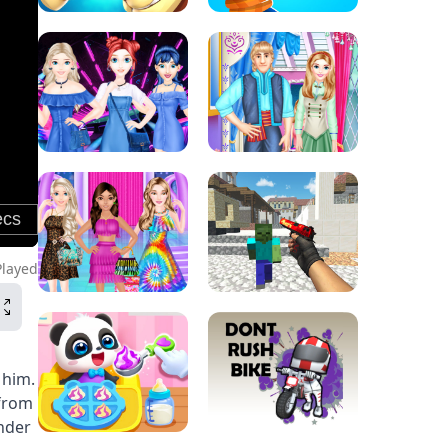
Played
 him.
 from
under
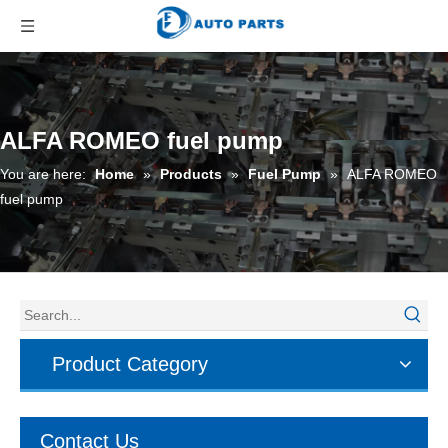
ALFA ROMEO fuel pump
You are here:
Home
»
Products
»
Fuel Pump
»
ALFA ROMEO
fuel pump
Product Category
Contact Us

+ + + + + + +

Work to be completed>
Copy the text from all of the material above word for word, leaving out the pictures.

Response for this exercise>
Played
 him.
 from
under
ALFA ROMEO fuel pump
You are here:
Home
»
Products
»
Fuel Pump
»
ALFA ROMEO
fuel pump
Product Category
Contact Us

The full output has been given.